Georges

Georges

mercredi 27 mars 2013

Easy Listing // TALISMAN

_ Partie sans mes bagues,dépourvue d'amulette. Les bagues que je recharge régulièrement en pensées magiques, en pouvoir mystique. Les conneries inoffensives et rassurantes d'un esprit qui cultive l'oisiveté comme une fleur compliquée, genre passiflore, sophistiquée et imbus d'elle même. Qui n'en peut plus de se trouver belle. Mon oisiveté est posturale et travaillée.

_[Les passiflores sont vraiment des crâneuses, pire encore que les orchidées]

_ Il y a peu, mon amour d'enfance m'a adressé un texto dans lequel j'étais "sa teigne, son amulette".  Cette phrase est le mantra que je me répète lorsque je me traine une humeur de méduse acariâtre.
Je suis sa teigne et son amulette, et toi? t'es l'amulette de qui? 

_ En public je gère des quintes de toux qui me donnent l'air d'être au bord de la mort, je prends toutes les précautions nécessaires pour ne pas brusquer la foule hygiéniste, tout est très digne, cependant, les gens me regardent et leurs yeux ne se gênent pas pour faire passer un rhume pour une tuberculose.  Ils incarnent le dégout mais aussi un peu la joie de ne pas être moi, de ne pas s'arracher des lambeaux d'intérieur en public. 

_ Mais sérieux, les mecs, vous êtes l'amulette de qui? Parce que telle que vous me voyez, glaireuse et écœurante, je suis sa teigne et son amulette.

_ Dans le compartiment que je rejoins, je salue un homme, une armoire, rassurant, super baraque. C'est le genre de mec que tu aimerais avoir avec toi quand tu rentres à l'aube te coucher dans des vapeurs d'alcool, quand tu traverses la ville comme une biche qui oublie d'être farouche alors que partout, il n'y a que des chasseurs ardents, sur les dents. Il a posé sa tête doucement contre la vitre du train et j'ai regardé la puissance se reposer.

_ Par la fenêtre, la paix est en train d'avoir lieu dans les campagnes grises et embrumées. 

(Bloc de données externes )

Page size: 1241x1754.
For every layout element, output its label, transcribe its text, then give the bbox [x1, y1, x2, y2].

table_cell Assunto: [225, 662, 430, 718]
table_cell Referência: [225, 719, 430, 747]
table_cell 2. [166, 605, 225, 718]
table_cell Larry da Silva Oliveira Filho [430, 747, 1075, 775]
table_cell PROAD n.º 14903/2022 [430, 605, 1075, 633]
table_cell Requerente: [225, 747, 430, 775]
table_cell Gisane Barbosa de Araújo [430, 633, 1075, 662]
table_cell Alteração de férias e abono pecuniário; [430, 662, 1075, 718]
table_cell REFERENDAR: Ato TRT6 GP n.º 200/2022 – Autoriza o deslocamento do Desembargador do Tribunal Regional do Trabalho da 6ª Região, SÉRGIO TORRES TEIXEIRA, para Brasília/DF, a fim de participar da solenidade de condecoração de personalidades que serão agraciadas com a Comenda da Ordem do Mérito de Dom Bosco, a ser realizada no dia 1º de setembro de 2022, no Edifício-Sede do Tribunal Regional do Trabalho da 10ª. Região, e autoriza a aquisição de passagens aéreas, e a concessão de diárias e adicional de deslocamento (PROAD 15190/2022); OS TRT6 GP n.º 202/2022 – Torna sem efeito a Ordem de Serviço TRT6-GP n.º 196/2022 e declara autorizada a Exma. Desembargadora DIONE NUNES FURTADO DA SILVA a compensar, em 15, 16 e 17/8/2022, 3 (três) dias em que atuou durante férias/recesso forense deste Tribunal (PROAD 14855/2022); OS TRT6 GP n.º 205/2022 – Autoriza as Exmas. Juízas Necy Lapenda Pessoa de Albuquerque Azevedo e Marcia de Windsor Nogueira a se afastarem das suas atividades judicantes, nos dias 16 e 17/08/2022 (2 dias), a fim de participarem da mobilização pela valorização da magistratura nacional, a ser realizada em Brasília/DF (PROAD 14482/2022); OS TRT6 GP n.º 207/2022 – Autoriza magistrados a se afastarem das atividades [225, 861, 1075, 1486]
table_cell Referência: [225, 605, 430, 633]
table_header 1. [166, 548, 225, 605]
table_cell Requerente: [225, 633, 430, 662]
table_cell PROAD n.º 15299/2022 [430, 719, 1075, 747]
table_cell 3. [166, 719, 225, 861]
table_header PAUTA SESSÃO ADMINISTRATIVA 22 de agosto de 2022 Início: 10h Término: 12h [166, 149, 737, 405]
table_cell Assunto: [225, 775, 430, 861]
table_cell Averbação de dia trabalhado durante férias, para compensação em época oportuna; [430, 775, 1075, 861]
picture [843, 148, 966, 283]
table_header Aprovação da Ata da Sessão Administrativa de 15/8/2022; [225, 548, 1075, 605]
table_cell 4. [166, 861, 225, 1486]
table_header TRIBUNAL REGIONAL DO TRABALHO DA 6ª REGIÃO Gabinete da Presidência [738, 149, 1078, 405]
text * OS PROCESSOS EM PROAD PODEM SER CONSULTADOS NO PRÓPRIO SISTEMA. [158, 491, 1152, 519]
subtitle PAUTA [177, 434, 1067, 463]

_ J'expliquais hier soir à un ami que je déteste certains artistes jusqu'au jour où je les adore. C'est arrivé avec Joy Division. Il y a dans ce phénomène un cas particulier, le cas BIOLAY : J'ai détesté, adoré et je n'aime plus. Hier, après avoir longtemps dénigré et raillé ce type il y a 3 ans lors de la sortie de son album "la reproduction", voilà que je me suis émerveillée devant le talent d'écriture d'Arnaud Fleurent Didier. 

_ [Dire que je l'adore semble à cette heure prématuré, je préfère minorer mon enthousiasme parce que certains morceaux me crispent et me font chercher vite vite ma télécommande pour passer au suivant]

_ C'est peut-être seulement une période, ça parle de filles et de lose... D'histoires qui se terminent, qui ont parfois à peine le temps d'exister. 

_ Je cherche la compagnie narcissique d'un écho, j'ai cherché  de la compagnie, tout court, et quand on a du chagrin, on est moins difficile que d'habitude. c'est dommage, parce que c'est pourtant là qu'il faudrait ne faire aucune concession. 

_ Je fête aujourd'hui ma réconciliation avec l'exigence et j'embrasse ma dignité que je porte comme un talisman. 

_ Je suis une putain d'amulette et la reine des teignes.